◆ Passage given:
>>>
Panel about The Children Next Door

On its 10th anniversary

Back in 2012, I had the great pleasure to work on a documentary film titled The Children Next Door. I joined the project to initially as music supervisor: to collaborate on sound design and oversee the hiring of a proper composer.

We eventually brought on the incredibly talented Taylor Deupree, of the 12k record label. The resulting film, from director Doug Block and producer Lynda Hansen, is a complex story about the survivors of domestic violence. This Thursday, October 27 (6:00-7:30pm ET), Doug and Lynda will participate in a panel discussion, titled “Filming with Traumatized Participants,” on the occasion of the movie’s 10th anniversary re-release. They’ll be joined by two members of the family that was the focus of The Children Next Door, Penny and Chelsea Waldroup, along with advocate Margie Ratliff (daughter of convicted murderer Michael Peterson, and herself a subject of both the true-crime documentary The Staircase and Subject, a documentary about participants in such documentaries).

Needless to say, audio will not be the focus of the October 27 discussion, but I’m proud of this film, and wanted to mention the event. I’ll definitely be attending. A Q&A will follow the discussion.

The October 27 online event is free. Just register online and you’ll get a Zoom link in return.

The film (which, I must warn you, is a tough watch) is available to screen for free through November 6 at showandtell.film.

The Sound of Michael Mann

And an upcoming feature film

I’ll read anything about Michael Mann, so, clearly, I’ll be reading the upcoming Heat 2 (!) novel (!!), co-written with Meg Gardiner. I love that this lengthy New York Times interview gets into the role of sound in Mann’s productions, for film and TV alike.
<<<
◆ Data extract:
>>>
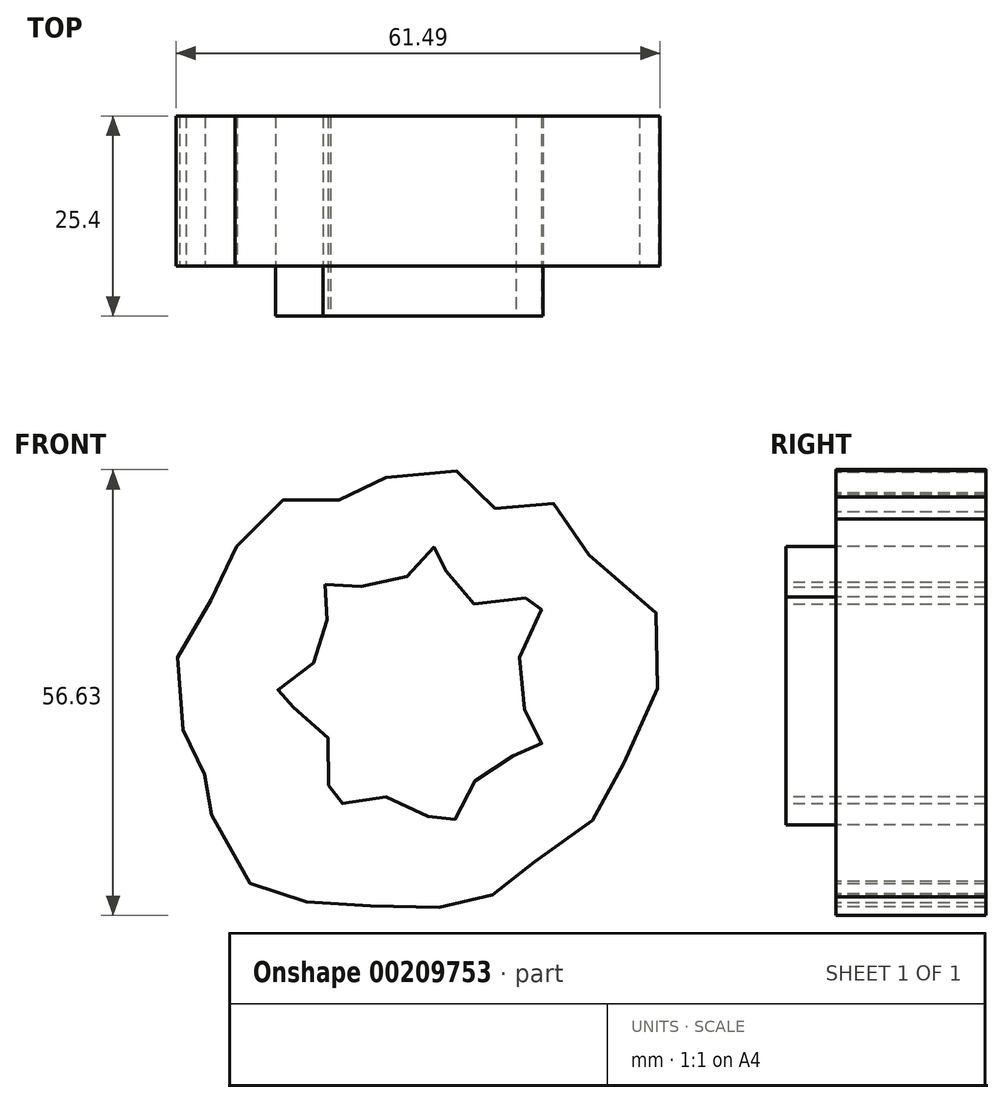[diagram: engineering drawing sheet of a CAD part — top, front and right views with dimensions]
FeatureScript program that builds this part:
<<<
◆ Task goal: Can you set down, word for word, the stretch of the documentary panel post above that runs from "Needless to say, audio" to "link in return."?

◆ Result of this task:
Needless to say, audio will not be the focus of the October 27 discussion, but I’m proud of this film, and wanted to mention the event. I’ll definitely be attending. A Q&A will follow the discussion.

The October 27 online event is free. Just register online and you’ll get a Zoom link in return.